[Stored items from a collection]
* * * * * * *
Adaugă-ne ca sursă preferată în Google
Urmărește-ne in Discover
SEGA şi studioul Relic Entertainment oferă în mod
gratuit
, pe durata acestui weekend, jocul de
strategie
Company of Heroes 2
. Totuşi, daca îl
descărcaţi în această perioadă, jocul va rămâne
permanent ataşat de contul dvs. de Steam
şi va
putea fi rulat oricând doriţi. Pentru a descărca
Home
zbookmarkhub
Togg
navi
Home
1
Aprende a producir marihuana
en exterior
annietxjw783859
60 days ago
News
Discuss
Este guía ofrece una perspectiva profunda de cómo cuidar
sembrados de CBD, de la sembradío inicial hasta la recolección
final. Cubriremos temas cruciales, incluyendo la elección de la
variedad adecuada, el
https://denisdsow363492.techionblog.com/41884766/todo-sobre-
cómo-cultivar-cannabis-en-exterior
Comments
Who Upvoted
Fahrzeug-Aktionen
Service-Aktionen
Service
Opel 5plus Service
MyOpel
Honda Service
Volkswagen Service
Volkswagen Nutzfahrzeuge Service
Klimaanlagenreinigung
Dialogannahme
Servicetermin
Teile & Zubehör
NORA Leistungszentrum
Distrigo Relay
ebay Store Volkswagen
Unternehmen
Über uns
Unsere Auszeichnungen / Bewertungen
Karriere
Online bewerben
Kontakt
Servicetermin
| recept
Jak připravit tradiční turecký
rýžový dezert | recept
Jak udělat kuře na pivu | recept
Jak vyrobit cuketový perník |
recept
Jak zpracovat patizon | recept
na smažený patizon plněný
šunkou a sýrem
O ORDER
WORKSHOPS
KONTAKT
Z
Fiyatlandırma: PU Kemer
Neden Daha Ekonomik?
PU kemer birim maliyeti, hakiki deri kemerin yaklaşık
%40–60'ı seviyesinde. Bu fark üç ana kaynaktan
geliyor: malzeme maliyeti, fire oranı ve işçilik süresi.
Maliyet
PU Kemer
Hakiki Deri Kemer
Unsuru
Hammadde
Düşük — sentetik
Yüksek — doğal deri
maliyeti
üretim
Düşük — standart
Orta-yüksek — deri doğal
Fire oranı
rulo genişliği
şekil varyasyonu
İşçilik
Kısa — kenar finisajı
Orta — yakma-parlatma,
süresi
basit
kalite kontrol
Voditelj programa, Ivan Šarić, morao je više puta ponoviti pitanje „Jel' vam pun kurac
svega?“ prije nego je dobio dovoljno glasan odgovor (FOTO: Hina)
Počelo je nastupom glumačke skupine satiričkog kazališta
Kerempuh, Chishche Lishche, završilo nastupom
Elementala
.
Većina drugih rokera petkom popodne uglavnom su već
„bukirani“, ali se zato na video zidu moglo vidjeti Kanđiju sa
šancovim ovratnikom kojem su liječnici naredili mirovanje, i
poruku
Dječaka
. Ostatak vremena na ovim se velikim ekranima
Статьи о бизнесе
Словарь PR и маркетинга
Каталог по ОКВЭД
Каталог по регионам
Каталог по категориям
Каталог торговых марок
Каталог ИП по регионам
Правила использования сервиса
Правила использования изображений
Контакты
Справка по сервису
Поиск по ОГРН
* * * * * * *
Task instructions:
The lines needed are those in the data above that hold the string "Каталог"; copy each of them.

Exercise result:
Каталог по ОКВЭД
Каталог по регионам
Каталог по категориям
Каталог торговых марок
Каталог ИП по регионам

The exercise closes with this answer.